Monday, May 30, 2011

Mix N' Match Monday: Vietnam

I love reading books about other places and cultures, but for the most part I consider myself an armchair explorer.  I read about the adventures and experiences of others while sitting at home on my own comfortable couch.  But books like the ones I am sharing today make me want to pack my bags and take a trip to experience some of the sights and sounds so beautifully described.  These books talk about war however and I am more than willing to skip that part.

Inside Out & Back Again
by Thanhha Lai
HarperCollins, 2011
Grades 3-6
Reviewed from purchased copy.

Ha has spent all of her ten years in Saigon (Vietnam).  She knows the markets, she does well in school, and she loves the papaya tree that she planted behind her family's house.  But the war is creeping ever closer and her mother struggles to provide enough food. As it becomes apparent that Saigon will fall to the Communist North, Ha and her family make a painful choice to flee the country in hopes of finding refuge.  When they land in America things seem to be working out, but as Ha struggles to adapt to a new language, a new religion, new climate, and new food, she wonders if it wouldn't have been better to stay in Vietnam. And what about the father she has never met who went missing nine years earlier?

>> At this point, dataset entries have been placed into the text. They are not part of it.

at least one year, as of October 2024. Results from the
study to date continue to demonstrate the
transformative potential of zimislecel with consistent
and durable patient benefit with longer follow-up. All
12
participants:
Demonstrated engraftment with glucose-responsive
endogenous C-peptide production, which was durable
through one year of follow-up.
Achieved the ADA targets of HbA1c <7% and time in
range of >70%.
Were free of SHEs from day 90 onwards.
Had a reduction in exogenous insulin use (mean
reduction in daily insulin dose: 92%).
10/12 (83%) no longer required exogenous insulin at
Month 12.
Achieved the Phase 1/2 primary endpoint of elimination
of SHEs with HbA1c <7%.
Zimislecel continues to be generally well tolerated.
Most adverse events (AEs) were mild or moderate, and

Usually I am not a big fan of novels written in free verse.  I like my poetry to be poetry and my stories to be prose.  But I have had the privilege of reading this book and several others that have convinced me that done right, free verse can be particularly powerful.  This story is based on the author's experiences as a child and maybe that's why they are so realistic.  I promise you will not be able to read this book without feeling compassion for Ha and her family.  You will cheer for their successes and feel discomfort at the poor treatment they receive from many.  The book provides a thought-provoking look at a topic (immigration) that remains controversial still.  Highly recommended.  For another look at life in Saigon before and during the invasion try the following book.

Escape from Saigon: How a Vietnam War Orphan Became an American Boy
by Andrea Warren
Farrar, Straus, and Giroux, 2004.
Grades 3-6
Reviewed from purchased copy.

This is the true story of a young Ameriasian boy finds a new family in the United States.  Being the son of a Vietnamese woman and an American man puts Long in a difficult position.  Because of the war, many do not see Americans with an unbiased eye.  When Long loses his mother and his grandmother can no longer support him, he goes to live in an orphanage run by a nonprofit organization from the United States.  As the Communists get ever closer it, Holt International (the group running the orphanage) decides they must get the children out without delay (most of the children have been placed for adoption).  The book follows the remarkable operation known as Babylift which helped get over two thousand children out of Saigon before the Communists arrived.  The rest of the story follows Long's (Matt) experiences in adjusting to a new family and a new life.

This book beautifully compliments Inside Out & Back Again, giving the reader a glimpse of the Vietnam War from the perspective of a child.  It also reveals that some good things were done by Americans as well as all the bad things we always here about happening during that war.  The writing is clear and crisp and perfect for reading out-loud.  This book gives the reader, especially a child reader, a chance to see some of the things that children experience around the world, and hopefully better appreciate the good things about living in the United States.